Because of the creature’s size, researchers were able to determine it was some sort of sponge, according to NOAA scientist Daniel Wagner, who made the discovery with biologist Christopher Kelley and is the lead author of the report.

This sponge is probably a new species, Wagner said.

“Most experts who watched this video have all been coming back saying, ‘I have never seen this before,'” Wagner told CNN.

Scientists collected a sample of the sponge in an effort to identify it, or at least see to what species it may be related.

They are also trying to figure out is how old the creature is. Not a lot is known about the lifespan of sponges, but some of the bigger ones found in shallow waters are estimated to be 2,300 years old.

With a mass more than 3.5 meters long, 2 meters high and 1.5 meters wide, this creature may be centuries old, Wagner said.

Until this discovery, the largest known sponge was part of a colony found in 1887 off western Canada, according to Wagner’s report. The colony was 3.4 meters long, just over 1 meter high and only half a meter in width.

Wagner and a team of scientists anticipated finding corals and sponges while on their 2015 expedition, but they did not expect to come across anything so massive.

He suspects the region of the ocean where the creature was discovered could explain how it got so big.
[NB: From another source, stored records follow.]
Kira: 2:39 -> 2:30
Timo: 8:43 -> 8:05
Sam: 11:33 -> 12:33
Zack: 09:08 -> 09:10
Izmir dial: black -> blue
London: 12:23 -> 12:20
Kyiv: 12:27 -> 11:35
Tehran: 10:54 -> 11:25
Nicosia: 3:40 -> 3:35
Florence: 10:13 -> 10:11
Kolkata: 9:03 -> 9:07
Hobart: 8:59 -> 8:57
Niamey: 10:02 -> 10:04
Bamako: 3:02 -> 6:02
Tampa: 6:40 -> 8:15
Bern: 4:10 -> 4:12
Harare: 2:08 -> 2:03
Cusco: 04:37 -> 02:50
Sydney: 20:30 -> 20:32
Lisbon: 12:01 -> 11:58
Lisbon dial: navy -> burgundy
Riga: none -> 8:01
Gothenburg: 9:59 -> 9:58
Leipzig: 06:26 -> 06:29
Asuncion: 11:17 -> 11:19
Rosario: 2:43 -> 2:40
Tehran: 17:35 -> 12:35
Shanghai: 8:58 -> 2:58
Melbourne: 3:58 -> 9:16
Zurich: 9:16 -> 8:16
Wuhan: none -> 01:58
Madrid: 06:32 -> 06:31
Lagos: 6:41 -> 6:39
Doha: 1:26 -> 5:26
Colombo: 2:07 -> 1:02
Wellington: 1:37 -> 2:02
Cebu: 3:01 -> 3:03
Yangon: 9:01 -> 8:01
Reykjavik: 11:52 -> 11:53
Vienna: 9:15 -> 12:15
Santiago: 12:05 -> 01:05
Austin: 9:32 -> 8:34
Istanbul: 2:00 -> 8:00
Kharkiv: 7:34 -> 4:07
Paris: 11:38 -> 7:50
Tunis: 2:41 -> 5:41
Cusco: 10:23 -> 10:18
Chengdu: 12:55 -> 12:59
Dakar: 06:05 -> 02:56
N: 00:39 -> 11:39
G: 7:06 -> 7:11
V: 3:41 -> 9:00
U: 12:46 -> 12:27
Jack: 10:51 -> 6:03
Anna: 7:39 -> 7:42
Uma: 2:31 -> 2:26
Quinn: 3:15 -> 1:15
“We expect this environment to be very stable, one of the most pristine places on Earth — giving it a chance to flourish,” he said.

The purpose of the Hohonu Moana expedition last year was to survey parts of Hawaii that have been unexplored, Wagner said. And the discovery of this massive sponge is just one example of the wonders lying deep beneath the ocean.

“Most people don’t realize how deep the ocean is. This is the biggest portion of our planet,” Wagner said. “Every time we go on these expeditions we find new species and creatures.”